Many companies have implemented their own traceability software system – effectively automating paper-based traceability records. Others have extended their existing enterprise software applications, such as their Manufacturing Execution System (MES) software or their Enterprise Resource Planning (ERP) system, although these extensions generally just provide basic batch handling. A growing number of users of the SAP ERP system have also adopted the SAP traceability module.

Products are beginning to emerge that combine traceability with other record-keeping and control functions. For example, a system known as FoodReg provides operational execution of the HACCP plan at the same time as ensuring product and process traceability. This and another system called TraceTracker provide an integrated approach to internal and chain traceability.

Conclusion

The core technologies needed to implement traceability are not new, but practical implementations are still at an early stage of evolution and many companies, particularly smaller companies, do not yet have a solution.

The industry is only just beginning to understand the possible benefits of traceability. In addition to improving

food safety and avoiding market disruption – the objectives of the legislation – traceability can bring significant benefits to individual companies and to trading partners.

The first observable benefit is the improvement in quality control and logistics that results from more disciplined, detailed, record-keeping procedures.

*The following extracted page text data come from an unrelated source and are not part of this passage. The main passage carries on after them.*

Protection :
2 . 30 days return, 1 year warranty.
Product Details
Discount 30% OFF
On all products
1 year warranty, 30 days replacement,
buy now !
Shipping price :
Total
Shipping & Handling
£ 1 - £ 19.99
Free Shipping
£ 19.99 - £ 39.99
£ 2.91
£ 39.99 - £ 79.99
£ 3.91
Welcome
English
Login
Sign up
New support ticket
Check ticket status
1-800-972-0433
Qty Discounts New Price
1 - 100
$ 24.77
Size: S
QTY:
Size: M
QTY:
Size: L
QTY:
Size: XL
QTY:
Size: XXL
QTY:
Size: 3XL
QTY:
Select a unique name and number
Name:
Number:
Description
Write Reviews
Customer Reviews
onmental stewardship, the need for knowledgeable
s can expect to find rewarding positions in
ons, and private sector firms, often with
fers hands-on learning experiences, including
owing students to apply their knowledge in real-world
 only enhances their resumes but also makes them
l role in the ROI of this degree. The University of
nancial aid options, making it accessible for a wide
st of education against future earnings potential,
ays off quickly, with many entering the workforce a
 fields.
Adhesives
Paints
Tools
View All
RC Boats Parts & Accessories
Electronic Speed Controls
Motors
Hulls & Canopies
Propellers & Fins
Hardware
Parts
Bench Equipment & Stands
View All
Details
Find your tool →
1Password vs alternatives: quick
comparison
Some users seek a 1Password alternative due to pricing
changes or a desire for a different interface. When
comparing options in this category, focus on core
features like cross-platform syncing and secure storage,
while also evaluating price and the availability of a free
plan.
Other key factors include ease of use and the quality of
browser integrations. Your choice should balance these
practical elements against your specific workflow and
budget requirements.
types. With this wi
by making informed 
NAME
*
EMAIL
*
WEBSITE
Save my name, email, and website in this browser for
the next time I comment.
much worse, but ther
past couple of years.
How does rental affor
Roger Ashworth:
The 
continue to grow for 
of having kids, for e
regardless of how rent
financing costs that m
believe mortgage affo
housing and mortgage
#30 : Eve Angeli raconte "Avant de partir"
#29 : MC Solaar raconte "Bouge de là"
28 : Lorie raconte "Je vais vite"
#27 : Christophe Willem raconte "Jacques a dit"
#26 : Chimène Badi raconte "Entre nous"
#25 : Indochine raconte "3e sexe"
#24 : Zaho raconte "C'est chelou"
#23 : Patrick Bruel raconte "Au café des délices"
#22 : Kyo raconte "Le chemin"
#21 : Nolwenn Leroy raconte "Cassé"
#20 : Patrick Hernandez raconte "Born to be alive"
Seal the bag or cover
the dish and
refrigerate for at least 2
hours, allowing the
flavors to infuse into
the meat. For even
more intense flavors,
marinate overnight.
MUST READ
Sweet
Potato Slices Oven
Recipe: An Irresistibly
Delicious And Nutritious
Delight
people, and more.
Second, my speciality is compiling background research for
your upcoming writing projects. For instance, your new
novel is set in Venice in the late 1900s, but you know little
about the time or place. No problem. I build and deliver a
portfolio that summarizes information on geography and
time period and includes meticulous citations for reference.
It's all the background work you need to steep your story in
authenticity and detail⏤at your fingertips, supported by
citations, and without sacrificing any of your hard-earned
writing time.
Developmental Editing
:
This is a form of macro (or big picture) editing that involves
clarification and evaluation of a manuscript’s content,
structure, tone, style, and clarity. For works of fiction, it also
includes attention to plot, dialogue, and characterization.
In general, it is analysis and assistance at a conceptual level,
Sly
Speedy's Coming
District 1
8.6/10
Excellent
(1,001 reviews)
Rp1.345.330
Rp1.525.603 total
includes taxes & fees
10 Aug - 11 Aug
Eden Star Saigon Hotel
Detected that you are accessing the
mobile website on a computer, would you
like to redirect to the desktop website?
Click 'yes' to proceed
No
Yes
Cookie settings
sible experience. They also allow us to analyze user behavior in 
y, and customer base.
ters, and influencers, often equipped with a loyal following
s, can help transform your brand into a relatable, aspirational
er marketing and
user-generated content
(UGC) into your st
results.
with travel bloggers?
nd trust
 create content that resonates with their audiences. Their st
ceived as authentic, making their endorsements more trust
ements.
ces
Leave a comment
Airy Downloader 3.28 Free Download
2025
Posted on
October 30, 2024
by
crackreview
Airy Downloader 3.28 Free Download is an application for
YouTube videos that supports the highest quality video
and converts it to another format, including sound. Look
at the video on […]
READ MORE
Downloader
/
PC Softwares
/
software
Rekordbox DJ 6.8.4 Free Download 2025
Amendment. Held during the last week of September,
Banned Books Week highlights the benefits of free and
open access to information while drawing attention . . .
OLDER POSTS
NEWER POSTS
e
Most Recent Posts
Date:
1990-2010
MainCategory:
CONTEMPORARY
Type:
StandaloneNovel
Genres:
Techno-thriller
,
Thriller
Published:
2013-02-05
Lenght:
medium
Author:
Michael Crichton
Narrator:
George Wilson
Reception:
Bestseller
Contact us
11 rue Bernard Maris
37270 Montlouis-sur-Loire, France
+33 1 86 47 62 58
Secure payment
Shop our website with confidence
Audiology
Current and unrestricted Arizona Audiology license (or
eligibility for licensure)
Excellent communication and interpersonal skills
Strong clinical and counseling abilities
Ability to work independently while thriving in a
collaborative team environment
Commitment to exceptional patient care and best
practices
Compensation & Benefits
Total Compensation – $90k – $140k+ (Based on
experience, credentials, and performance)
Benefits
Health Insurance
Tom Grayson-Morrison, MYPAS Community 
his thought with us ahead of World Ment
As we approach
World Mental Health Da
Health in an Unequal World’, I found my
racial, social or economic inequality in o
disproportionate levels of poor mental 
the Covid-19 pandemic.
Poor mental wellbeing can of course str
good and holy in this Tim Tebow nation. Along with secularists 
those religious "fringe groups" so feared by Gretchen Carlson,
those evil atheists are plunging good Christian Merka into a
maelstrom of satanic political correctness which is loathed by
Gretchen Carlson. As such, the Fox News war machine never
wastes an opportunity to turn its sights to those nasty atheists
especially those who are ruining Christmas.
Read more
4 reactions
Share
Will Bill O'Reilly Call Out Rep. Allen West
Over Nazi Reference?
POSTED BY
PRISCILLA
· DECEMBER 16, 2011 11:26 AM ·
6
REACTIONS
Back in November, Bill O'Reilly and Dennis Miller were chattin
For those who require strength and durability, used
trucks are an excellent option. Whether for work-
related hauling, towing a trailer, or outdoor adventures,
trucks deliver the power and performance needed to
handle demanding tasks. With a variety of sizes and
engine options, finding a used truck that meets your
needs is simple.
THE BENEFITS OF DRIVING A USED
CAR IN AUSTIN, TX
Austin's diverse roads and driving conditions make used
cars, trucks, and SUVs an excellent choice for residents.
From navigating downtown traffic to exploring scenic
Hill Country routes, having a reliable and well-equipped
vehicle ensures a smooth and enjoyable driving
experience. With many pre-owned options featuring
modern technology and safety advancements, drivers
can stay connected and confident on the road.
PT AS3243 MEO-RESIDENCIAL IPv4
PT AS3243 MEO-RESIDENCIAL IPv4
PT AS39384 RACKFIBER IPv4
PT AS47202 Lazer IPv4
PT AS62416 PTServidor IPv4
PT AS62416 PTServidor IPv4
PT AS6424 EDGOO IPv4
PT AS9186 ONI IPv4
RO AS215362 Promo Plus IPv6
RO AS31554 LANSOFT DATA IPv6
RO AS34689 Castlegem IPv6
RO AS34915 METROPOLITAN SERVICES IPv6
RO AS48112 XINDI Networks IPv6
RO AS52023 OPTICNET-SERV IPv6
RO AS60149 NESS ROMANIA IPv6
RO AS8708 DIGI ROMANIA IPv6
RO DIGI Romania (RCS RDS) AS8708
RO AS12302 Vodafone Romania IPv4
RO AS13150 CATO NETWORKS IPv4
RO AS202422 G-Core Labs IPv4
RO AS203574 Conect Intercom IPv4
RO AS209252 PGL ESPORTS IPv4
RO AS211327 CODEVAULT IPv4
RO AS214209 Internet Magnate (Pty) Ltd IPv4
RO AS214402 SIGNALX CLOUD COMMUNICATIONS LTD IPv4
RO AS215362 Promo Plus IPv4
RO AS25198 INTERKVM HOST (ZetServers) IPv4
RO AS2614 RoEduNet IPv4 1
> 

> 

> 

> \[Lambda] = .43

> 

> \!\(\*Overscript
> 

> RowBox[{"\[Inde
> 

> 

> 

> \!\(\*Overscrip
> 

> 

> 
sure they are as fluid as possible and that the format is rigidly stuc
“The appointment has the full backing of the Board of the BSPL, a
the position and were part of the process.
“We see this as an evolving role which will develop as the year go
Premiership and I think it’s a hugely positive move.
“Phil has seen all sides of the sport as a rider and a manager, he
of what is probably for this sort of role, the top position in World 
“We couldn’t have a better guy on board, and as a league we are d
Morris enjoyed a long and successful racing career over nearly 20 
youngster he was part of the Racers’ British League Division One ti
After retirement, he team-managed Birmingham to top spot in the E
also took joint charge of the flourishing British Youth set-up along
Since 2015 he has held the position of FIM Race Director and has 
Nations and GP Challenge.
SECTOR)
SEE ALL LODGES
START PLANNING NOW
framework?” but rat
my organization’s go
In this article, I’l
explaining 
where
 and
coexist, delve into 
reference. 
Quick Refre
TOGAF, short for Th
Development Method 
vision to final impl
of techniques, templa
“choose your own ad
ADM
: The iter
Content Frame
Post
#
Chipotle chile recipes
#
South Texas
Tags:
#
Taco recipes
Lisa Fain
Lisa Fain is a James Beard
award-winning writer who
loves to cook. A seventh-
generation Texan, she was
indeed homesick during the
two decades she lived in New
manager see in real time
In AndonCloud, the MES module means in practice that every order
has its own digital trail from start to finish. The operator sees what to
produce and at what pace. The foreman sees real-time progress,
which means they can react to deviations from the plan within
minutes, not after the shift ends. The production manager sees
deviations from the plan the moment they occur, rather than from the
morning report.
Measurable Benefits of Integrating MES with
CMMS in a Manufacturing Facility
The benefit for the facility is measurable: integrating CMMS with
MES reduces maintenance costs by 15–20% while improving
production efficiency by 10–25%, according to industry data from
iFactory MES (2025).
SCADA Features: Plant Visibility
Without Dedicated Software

Defective products that used to ‘slip through the net’ are detected more easily and feedback on any issues can be pinpointed to the individual lot or time of production. Warehouse management is automatically improved, moving from generic FIFO management to precise product picking.

Paradoxically, although traceability implies a high level of data entry, the total amount of data entry in a supply chain can be reduced as a result. Once data has been entered into a reliable traceability system it can be re-used, both within the same company and downstream in the supply chain.

The detailed level of data provided by traceability systems makes it possible to study almost all aspects of business operations, from analysis of productivity of a specific process or production line to history-based predictions of customer demand.

The ultimate benefit will be a new relationship of trust with the consumer. With an increase in the transparency of information, consumers can look up an ID and check the history of a product – including full details on the ingredients it contains and the farming methods used. Japanese consumers can already gain information about the animal from which their chosen meat originates.

Full food-chain traceability, for all the challenges it offers, is probably the only way to re-establish consumer confidence.